■ Your objective
Reproduce the items word for word, from their very first line through the line containing "Kizárólag az elengedhetetlen", with both of those lines included.

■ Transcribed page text
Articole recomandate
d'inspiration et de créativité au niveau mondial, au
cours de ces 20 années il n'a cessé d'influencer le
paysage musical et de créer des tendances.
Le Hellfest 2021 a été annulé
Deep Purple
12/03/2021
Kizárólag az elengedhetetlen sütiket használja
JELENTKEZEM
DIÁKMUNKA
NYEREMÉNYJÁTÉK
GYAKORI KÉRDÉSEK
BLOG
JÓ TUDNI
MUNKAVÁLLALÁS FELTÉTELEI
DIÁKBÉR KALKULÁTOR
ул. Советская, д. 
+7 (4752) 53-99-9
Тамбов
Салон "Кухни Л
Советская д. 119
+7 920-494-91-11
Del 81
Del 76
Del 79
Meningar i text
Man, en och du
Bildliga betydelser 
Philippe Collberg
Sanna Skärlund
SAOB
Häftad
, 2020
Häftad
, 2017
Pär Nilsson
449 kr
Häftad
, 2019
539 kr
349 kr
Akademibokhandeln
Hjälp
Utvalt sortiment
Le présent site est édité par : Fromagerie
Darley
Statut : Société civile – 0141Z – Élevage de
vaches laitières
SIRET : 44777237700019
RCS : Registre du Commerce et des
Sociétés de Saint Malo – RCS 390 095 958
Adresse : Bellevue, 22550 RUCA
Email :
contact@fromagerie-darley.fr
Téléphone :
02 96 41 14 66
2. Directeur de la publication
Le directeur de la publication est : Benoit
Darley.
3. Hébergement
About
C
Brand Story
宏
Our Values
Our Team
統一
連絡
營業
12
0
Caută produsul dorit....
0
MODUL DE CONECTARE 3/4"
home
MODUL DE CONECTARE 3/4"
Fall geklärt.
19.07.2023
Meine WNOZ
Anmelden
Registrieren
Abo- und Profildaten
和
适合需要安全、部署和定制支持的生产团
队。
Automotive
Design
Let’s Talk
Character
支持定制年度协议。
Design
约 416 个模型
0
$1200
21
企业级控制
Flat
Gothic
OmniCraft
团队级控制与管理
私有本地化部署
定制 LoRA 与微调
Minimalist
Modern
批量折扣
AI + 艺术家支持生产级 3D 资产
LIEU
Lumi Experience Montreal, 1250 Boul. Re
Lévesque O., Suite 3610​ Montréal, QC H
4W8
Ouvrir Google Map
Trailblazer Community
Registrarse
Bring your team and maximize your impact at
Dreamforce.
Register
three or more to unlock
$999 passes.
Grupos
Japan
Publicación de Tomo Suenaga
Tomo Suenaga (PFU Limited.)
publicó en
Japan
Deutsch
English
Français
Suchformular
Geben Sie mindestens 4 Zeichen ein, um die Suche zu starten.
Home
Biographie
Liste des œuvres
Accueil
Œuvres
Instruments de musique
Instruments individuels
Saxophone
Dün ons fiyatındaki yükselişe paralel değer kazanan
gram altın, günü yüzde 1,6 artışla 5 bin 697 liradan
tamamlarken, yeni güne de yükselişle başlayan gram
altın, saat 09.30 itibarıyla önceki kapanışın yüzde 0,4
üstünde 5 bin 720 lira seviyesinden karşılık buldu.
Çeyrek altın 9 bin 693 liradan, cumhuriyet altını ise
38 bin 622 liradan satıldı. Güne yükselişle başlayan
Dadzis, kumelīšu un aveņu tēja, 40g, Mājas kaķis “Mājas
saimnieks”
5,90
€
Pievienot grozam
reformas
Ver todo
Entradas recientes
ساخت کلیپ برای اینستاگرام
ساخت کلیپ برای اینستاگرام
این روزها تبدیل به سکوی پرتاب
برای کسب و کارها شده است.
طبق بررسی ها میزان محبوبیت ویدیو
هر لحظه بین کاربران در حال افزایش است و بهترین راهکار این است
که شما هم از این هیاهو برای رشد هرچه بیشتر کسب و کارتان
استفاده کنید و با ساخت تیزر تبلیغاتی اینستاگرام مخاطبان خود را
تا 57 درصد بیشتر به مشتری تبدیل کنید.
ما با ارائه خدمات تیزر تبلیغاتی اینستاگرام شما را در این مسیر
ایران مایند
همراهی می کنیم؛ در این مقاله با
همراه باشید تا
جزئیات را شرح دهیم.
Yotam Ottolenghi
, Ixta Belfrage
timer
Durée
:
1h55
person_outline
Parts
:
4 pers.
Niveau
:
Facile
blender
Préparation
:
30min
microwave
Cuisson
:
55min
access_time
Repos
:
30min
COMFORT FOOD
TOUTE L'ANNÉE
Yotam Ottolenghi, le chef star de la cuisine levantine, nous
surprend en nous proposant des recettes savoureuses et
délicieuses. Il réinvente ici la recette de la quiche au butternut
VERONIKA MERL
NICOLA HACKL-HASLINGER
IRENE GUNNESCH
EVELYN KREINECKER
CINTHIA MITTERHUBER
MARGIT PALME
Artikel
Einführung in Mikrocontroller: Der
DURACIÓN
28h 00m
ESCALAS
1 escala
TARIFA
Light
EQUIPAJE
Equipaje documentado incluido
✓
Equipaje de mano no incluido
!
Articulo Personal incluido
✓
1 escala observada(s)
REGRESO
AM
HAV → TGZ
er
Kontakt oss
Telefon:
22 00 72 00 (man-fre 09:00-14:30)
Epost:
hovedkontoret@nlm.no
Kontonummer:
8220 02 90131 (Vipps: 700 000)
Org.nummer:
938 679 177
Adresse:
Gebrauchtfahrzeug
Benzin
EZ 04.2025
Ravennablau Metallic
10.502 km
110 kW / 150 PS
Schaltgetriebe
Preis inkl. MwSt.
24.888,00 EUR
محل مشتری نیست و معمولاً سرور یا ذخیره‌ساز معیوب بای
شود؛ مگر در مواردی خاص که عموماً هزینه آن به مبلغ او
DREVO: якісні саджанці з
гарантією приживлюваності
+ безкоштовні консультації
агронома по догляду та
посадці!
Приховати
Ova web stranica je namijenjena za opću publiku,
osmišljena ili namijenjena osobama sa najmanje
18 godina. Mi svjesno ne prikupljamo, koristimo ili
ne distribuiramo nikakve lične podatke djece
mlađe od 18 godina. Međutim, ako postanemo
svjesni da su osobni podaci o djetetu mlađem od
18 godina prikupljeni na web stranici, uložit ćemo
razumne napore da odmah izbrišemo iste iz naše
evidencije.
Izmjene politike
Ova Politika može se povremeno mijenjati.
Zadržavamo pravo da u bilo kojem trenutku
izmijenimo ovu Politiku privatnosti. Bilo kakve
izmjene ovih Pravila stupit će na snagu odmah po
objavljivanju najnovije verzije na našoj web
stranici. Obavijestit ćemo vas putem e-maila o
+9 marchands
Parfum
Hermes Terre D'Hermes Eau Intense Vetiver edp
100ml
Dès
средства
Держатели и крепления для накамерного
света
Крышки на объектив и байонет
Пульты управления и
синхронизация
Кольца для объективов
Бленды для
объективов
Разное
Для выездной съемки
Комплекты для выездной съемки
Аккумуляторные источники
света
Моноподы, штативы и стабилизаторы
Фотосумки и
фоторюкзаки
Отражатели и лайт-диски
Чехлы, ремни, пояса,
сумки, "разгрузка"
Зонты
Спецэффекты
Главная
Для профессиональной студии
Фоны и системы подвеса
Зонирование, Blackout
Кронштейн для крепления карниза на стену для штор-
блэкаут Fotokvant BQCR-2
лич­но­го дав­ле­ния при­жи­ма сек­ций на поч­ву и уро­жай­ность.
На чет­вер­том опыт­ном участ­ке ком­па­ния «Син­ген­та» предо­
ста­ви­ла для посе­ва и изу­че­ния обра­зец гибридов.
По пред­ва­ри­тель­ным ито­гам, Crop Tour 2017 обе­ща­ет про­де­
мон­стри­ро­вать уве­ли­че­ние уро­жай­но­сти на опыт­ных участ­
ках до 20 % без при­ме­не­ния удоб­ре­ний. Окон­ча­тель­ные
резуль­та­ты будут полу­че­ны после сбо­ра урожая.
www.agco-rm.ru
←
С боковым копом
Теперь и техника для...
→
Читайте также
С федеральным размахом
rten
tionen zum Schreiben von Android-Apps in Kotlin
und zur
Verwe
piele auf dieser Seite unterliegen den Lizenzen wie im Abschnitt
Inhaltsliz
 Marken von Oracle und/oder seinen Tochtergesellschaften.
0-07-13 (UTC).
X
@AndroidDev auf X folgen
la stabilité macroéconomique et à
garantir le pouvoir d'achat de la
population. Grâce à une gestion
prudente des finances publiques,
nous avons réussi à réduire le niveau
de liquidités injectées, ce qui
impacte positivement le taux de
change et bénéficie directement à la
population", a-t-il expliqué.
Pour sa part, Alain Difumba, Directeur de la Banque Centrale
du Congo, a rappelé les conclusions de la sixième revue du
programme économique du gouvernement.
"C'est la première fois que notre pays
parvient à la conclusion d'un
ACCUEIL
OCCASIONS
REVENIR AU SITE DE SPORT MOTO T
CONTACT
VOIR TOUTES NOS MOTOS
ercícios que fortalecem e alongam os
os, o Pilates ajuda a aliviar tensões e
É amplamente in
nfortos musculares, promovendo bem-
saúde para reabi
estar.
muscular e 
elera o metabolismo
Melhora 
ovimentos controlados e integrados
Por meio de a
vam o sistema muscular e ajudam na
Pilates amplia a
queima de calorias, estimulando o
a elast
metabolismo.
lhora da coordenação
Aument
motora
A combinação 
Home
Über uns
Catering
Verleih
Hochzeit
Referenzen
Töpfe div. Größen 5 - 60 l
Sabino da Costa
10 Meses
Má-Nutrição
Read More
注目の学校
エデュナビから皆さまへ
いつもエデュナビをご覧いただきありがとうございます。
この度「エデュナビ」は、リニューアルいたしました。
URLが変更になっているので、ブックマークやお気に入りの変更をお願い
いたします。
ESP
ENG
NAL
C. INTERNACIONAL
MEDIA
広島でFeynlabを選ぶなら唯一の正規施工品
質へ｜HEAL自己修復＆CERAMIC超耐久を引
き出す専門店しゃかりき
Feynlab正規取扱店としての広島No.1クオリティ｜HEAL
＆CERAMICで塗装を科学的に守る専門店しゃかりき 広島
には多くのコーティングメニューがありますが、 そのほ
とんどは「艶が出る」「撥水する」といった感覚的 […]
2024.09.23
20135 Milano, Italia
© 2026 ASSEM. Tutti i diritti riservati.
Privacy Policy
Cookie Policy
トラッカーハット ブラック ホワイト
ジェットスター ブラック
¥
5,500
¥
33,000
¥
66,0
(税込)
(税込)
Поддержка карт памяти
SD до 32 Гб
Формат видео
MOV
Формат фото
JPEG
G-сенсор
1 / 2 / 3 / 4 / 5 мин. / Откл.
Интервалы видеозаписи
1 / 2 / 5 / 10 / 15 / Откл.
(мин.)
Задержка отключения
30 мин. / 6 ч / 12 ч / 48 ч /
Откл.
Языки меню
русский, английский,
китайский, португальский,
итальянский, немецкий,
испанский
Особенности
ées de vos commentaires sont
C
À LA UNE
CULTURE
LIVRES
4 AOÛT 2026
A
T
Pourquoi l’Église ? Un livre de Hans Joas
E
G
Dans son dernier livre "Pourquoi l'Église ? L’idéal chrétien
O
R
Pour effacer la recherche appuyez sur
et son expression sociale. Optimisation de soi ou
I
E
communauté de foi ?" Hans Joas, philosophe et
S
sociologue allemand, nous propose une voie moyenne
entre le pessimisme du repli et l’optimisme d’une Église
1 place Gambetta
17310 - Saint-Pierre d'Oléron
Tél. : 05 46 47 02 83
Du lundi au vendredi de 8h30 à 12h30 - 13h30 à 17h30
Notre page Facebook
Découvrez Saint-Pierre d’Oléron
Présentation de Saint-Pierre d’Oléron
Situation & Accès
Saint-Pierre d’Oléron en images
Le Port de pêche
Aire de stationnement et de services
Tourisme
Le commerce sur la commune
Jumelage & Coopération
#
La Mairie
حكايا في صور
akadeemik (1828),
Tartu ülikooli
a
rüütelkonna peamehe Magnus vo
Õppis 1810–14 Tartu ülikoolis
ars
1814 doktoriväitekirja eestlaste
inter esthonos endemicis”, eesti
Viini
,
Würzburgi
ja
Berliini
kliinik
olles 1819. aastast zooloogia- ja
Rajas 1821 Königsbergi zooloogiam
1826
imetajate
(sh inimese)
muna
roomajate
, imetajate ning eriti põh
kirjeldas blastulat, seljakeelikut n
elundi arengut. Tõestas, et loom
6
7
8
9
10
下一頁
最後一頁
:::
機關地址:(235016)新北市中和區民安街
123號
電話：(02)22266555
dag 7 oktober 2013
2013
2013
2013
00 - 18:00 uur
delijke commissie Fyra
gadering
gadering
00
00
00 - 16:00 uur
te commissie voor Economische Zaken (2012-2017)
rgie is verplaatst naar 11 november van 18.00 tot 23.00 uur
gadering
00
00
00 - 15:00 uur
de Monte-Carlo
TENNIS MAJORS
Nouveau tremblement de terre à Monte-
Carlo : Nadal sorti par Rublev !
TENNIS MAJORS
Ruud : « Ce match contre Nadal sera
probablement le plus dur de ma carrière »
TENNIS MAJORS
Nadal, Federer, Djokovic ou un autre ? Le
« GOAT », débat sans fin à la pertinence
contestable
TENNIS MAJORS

■ Answer to this task
Articole recomandate
d'inspiration et de créativité au niveau mondial, au
cours de ces 20 années il n'a cessé d'influencer le
paysage musical et de créer des tendances.
Le Hellfest 2021 a été annulé
Deep Purple
12/03/2021
Kizárólag az elengedhetetlen sütiket használja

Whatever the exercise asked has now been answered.